The gunfire reported by O’Reilly is equally suspicious. One of our camera crews reported that they believed the Argentine police or army had fired a few rubber bullets at the crowd. That was the only report we received of weapons being fired that night. The crowd had been confined to a relatively small area around the president’s palace. It wasn’t like there were protests going on all over the city. I did see soldiers armed with rifles on guard around the presidential palace. But they did not take aim at the crowd and I heard no gunfire. No one I talked to as the crowd was breaking up told me they heard gunfire. O’Reilly’s claim that the army fired weapons into the crowd is not supported by anyone’s recollection. Had that happened, I believe, the riot would have escalated into an uncontrollable attack on government buildings all over the capital. Nothing like that happened. Actually, the military chiefs, yielding to the public outcry over the war’s outcome, were willing to give up their offices, which they did the next day.

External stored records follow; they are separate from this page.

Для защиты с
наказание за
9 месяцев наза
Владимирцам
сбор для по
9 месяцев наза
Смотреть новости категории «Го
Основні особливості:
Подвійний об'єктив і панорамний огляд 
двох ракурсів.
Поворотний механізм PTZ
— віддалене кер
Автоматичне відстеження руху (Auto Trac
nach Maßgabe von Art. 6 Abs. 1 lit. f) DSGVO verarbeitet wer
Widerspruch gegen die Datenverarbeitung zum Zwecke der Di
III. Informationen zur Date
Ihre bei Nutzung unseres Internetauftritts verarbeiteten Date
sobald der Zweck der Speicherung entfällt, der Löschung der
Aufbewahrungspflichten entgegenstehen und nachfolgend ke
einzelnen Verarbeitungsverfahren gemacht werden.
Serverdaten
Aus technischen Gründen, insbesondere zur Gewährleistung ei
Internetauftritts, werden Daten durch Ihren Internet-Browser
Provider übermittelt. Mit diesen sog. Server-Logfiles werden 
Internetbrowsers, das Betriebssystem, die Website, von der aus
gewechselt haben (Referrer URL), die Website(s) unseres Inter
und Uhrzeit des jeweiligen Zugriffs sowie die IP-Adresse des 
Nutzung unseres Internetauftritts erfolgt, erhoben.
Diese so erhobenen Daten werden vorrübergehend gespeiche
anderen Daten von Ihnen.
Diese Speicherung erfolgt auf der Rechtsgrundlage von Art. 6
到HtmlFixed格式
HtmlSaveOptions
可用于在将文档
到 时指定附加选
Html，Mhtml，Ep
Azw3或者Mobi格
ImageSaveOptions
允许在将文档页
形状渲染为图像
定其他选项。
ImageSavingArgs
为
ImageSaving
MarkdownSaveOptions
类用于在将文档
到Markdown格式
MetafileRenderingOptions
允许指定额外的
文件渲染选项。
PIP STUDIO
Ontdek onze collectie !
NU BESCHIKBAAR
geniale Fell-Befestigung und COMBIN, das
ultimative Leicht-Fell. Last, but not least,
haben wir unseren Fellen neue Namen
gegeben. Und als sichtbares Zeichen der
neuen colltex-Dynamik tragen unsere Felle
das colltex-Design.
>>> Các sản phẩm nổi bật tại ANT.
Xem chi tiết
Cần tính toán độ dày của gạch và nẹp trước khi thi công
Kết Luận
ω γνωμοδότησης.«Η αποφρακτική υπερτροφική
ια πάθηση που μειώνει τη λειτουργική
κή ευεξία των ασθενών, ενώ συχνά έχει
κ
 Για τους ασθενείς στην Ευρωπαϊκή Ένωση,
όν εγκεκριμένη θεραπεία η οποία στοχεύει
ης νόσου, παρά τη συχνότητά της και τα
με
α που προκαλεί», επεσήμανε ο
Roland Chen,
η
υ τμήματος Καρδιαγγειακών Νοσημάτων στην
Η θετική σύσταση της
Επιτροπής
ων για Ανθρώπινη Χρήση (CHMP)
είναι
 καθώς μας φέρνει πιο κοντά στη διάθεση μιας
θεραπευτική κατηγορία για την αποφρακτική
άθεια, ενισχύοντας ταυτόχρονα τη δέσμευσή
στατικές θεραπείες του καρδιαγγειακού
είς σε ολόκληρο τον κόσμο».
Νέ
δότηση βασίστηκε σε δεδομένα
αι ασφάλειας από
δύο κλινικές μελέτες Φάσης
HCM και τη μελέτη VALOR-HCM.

… I am fairly certain that most professional journalists would refer to the story I have just related as “routine reporting on a demonstration that got a little nasty.” O’Reilly, in defending himself yesterday against Corn’s “Mother Jones” piece, said “We were in a combat situation in Buenos Aires.” He is misrepresenting the situation he covered, and he is obviously doing so to burnish his credentials as a “war correspondent,” which is not the work he was performing during the Falklands war. I don’t think it’s as big a lie as Brian Williams told because O’Reilly hasn’t falsely claimed to be the target of an enemy attack, but he has displayed a willingness to twist the truth in a way that seeks to invent a battlefield that did not exist. And he ought to be subject to the same scrutiny Williams faced.
Engberg, an eyewitness, coming out on Facebook two days after the story was published does feel like the eyewitness military personnel who came out on Facebook to challenge Brian Williams’ account of his actions in Iraq in 2003.
I have no idea where this story will go next, but I do want to hear more from Engberg.
His opening description of O’Reilly as “Fox News bloviator” might suggest to some that he is no fan of O’Reilly, but his career at CBS News is a good one that includes winning a top investigative reporting award.
Though it is 33 years after the fact, this testimony certainly provides a new challenge for “O’Reilly – and demands some answers from the Fox show host.